Kementerian Komunikasi dan Digital mempercepat proses kepatuhan platform digital di Indonesia menjelang tenggat pemberlakuan Peraturan Pemerintah Nomor 17 Tahun 2025 tentang Tata Kelola Penyelenggaraan Sistem Elektronik dalam Pelindungan Anak atau PP Tunas.
Dilansir dari Industri, pemerintah mengingatkan seluruh platform digital untuk segera menyampaikan hasil penilaian mandiri paling lambat tanggal 6 Juni 2026. Langkah ini diambil untuk menentukan profil risiko dari masing-masing layanan digital terhadap anak.
Kategori risiko tinggi berlaku bagi platform yang diakses anak hingga usia 18 tahun dengan pendampingan orang tua. Sementara itu, kategori menengah ditetapkan untuk usia 16 sampai 18 tahun, dan kategori rendah diperuntukkan bagi anak di bawah usia 16 tahun.

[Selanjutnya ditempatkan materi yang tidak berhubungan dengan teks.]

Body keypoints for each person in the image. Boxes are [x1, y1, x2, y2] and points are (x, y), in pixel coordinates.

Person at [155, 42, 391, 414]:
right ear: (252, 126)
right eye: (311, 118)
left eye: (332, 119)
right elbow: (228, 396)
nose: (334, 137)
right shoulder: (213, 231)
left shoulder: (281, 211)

Analisis Hukum Ahli Pertama Komdigi sekaligus penyusun regulasi PP Tunas, Hendro Sulistiono menerangkan bahwa penentuan kategori risiko tinggi tersebut bukan merupakan label negatif atau bentuk pelanggaran hukum. Regulasi ini justru mendorong platform digital menerapkan pendekatan safety by design dan privacy by design.

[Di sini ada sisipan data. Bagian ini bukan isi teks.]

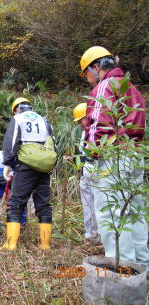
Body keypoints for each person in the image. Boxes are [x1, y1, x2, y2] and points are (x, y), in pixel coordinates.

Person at [79, 46, 148, 265]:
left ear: (96, 67)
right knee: (134, 212)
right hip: (134, 156)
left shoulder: (105, 85)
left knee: (111, 214)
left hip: (112, 157)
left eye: (88, 75)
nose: (89, 80)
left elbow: (99, 123)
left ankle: (122, 269)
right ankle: (142, 266)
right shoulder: (131, 87)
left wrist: (92, 155)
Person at [0, 97, 55, 251]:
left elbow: (11, 143)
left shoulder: (18, 119)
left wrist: (10, 164)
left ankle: (11, 244)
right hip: (44, 165)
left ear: (16, 110)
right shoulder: (44, 121)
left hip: (25, 166)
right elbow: (52, 143)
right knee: (43, 204)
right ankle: (45, 245)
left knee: (16, 203)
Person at [64, 103, 99, 242]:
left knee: (98, 205)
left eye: (80, 120)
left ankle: (99, 237)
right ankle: (90, 236)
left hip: (97, 171)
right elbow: (85, 158)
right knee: (88, 205)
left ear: (88, 116)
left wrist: (76, 159)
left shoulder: (98, 131)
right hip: (86, 172)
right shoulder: (85, 133)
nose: (79, 124)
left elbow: (94, 156)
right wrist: (74, 160)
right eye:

"Tujuan utama PP Tunas adalah memberikan perlindungan bagi anak dan memastikan kepentingan terbaik anak terpenuhi ketika mengakses ruang digital," ujar Hendro Sulistiono, Rabu (13/5).
Komdigi telah mengidentifikasi beberapa platform yang masuk dalam profil risiko tinggi, seperti Roblox, TikTok, Facebook, Instagram, Threads, X, Bigo Live, dan YouTube. Penetapan didasarkan pada kajian internal pemerintah dan kondisi penggunaan di Indonesia, terutama yang memiliki pengguna anak signifikan seperti Roblox.
"Selain melihat itu, kami menetapkan Roblox sebagai salah satu media sosial," kata Hendro Sulistiono.
Hendro Sulistiono menambahkan bahwa banyak gim saat ini telah memiliki fitur percakapan, komunikasi video, live streaming, sistem komunitas, hingga konten buatan pengguna yang membuat anak berinteraksi langsung dengan pengguna lain.
Pemerintah menggunakan tujuh indikator untuk menetapkan profil risiko tinggi. Indikator tersebut meliputi potensi anak berhubungan dengan orang asing, paparan pornografi dan kekerasan, eksploitasi komersial, ancaman data pribadi, risiko adiksi, hingga gangguan kesehatan psikologis dan fisiologis.
Kebijakan ini juga dipastikan menyasar seluruh lini Penyelenggara Sistem Elektronik, baik publik maupun privat, tanpa terkecuali.
"Termasuk search engine, e-commerce, marketplace, layanan fintech, perbankan, termasuk juga layanan yang memang mengumpulkan data pribadi secara besar," kata Mediodecci Lustarini, Sekretaris Direktorat Jenderal Pengawasan Ruang Digital Komdigi.
Di sisi lain, Direktur Gim Kementerian Ekraf/Badan Ekraf, Luat S.P. Sihombing menyampaikan data terkait posisi strategis pasar gim Indonesia di Asia Tenggara sekaligus tantangannya di ruang digital.
"Sekitar 70 juta anak yang memerlukan perlindungan di ruang digital," tulis paparan tersebut.
Berdasarkan data pemerintah, Indonesia memiliki lebih dari 150 juta gamer aktif dengan nilai pasar gim mencapai US$ 2 miliar pada tahun 2024. Meskipun pasar ini sangat besar, pengembang lokal tercatat baru menguasai sekitar 0,5% dari total pendapatan pasar gim nasional.